I finished the lawn, and drove the mower to the front yard where Luis was pruning our little maple tree. The builder planted our tree, and the two other maples at the houses next door and down the road, all around the same time. For some reason, however, ours hasn't grown as much as the neighboring trees have. Luis watered it faithfully while it was young. We have kept the kids from hanging on it's branches. Last spring, our next door neighbor put mulch around his tree. It seemed to really make it grow a good bit. So, a while back, we bought some mulch for our tree. Nothing.

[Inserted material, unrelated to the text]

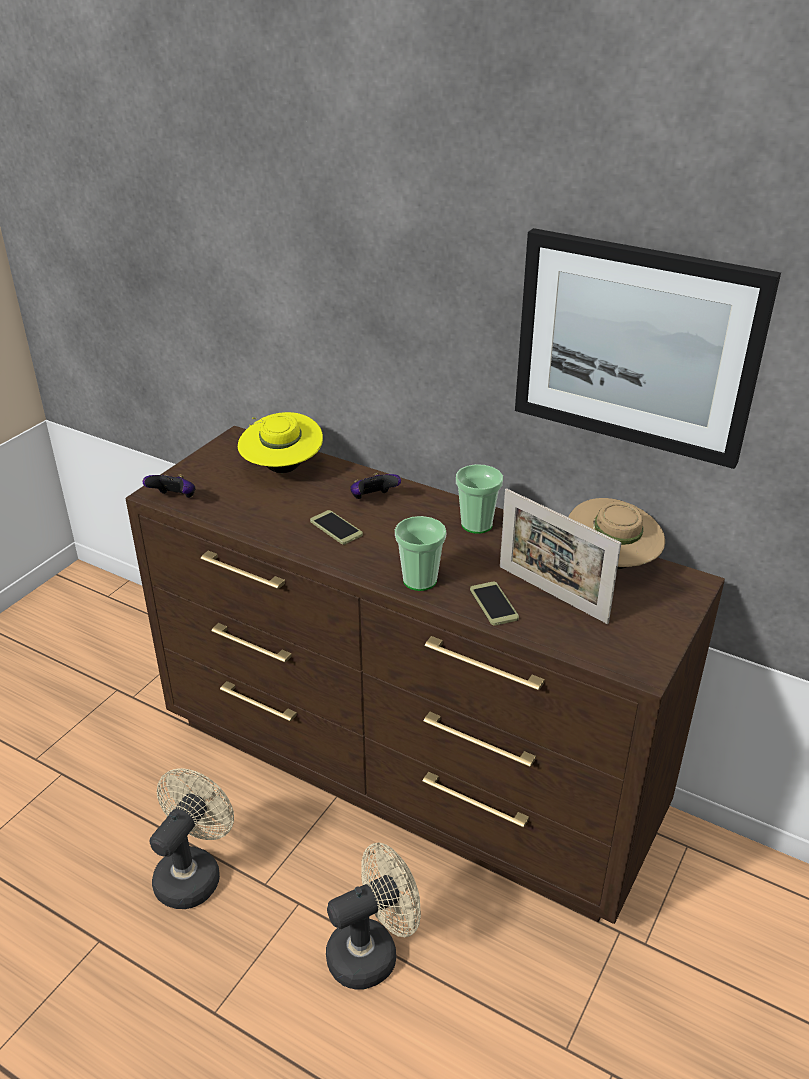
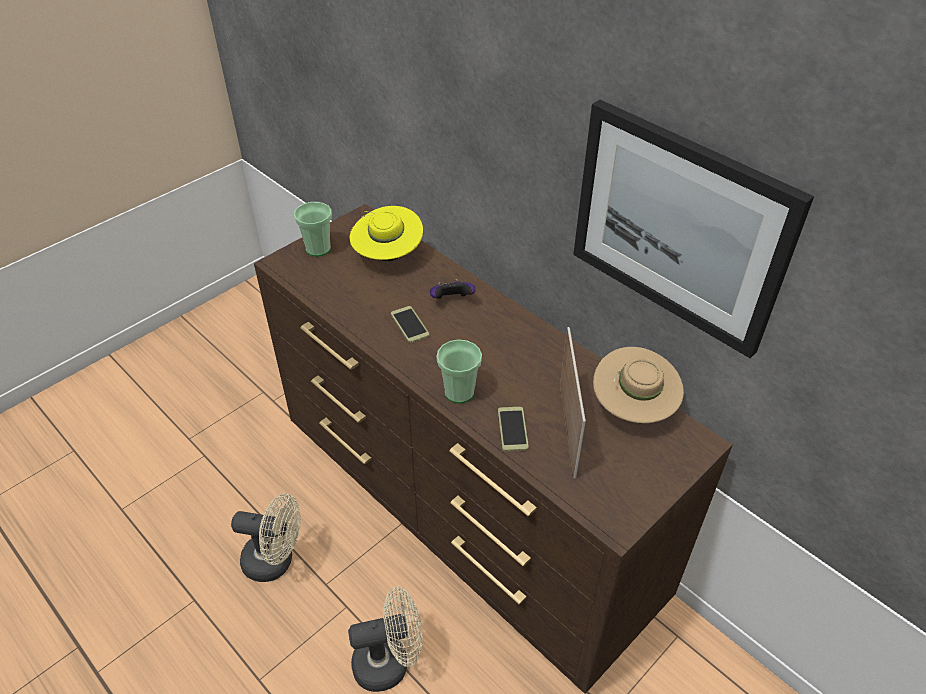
camera: 15 degrees right, 10 degrees up
(174, 499) = (290, 271): game controller -> none
(193, 872) = (276, 561): beige fan -> beige fan turned 60 degrees clockwise
(476, 524) = (530, 343): cup -> cup (318, 249)
(552, 594) = (567, 429): picture frame -> picture frame turned 150 degrees counterclockwise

I drove up to Luis and asked him why he was cutting so much off of our already small tree and he said something that struck a chord inside of me. He said, "I am pruning some branches off the bottom to let the air get more inside the tree." Huh. That made me think. We had spent so much time adding things to the tree, thinking that was what it needed. We even tried copying our neighbors to see if that would help. But maybe instead of adding to the tree, what it really needed was a little pruning and thinning out. So, as usual when I am doing yard work, I looked for the spiritual correlation in my little maple. As Christians, many times we look at our own lives and we don't feel like we are growing and flourishing. We look around us, and compare our lives to others that we see and we just don't seem to measure up. We may try to do more, only to fall short when we come to the end of the day. Often times, we try to be someone else, imitate what they do, in hopes that we will have the same results as that person does. We forget that, like each of the trees, we are all unique with our own purpose and plan for our life. But many times we just end up fooling ourselves. Sometimes the solution is not adding more to the problem, but rather evaluating what we have, and seeing what needs to be cut away. Maybe we have packed our lives so tightly with what we believe is supposed to help us, that the wind of the Spirit can't reach us and flow freely through those areas that are full of our own desires and selfish ambitions. Maybe there really are times where less is more, and if we allow God to prune our life sucking areas away, then we will grow and flourish like we were made to.

Well, I can't judge our maple's growth by one day of pruning, but I have this sneaky suspicion that our tree is going to start to grow like never before. Not because we decided to throw one more thing on the tree or the ground around it, but because of what we decided to take away. One day, when I am able to sit under the huge shade of our once small tree, I hope I will remember the lesson that it taught me today.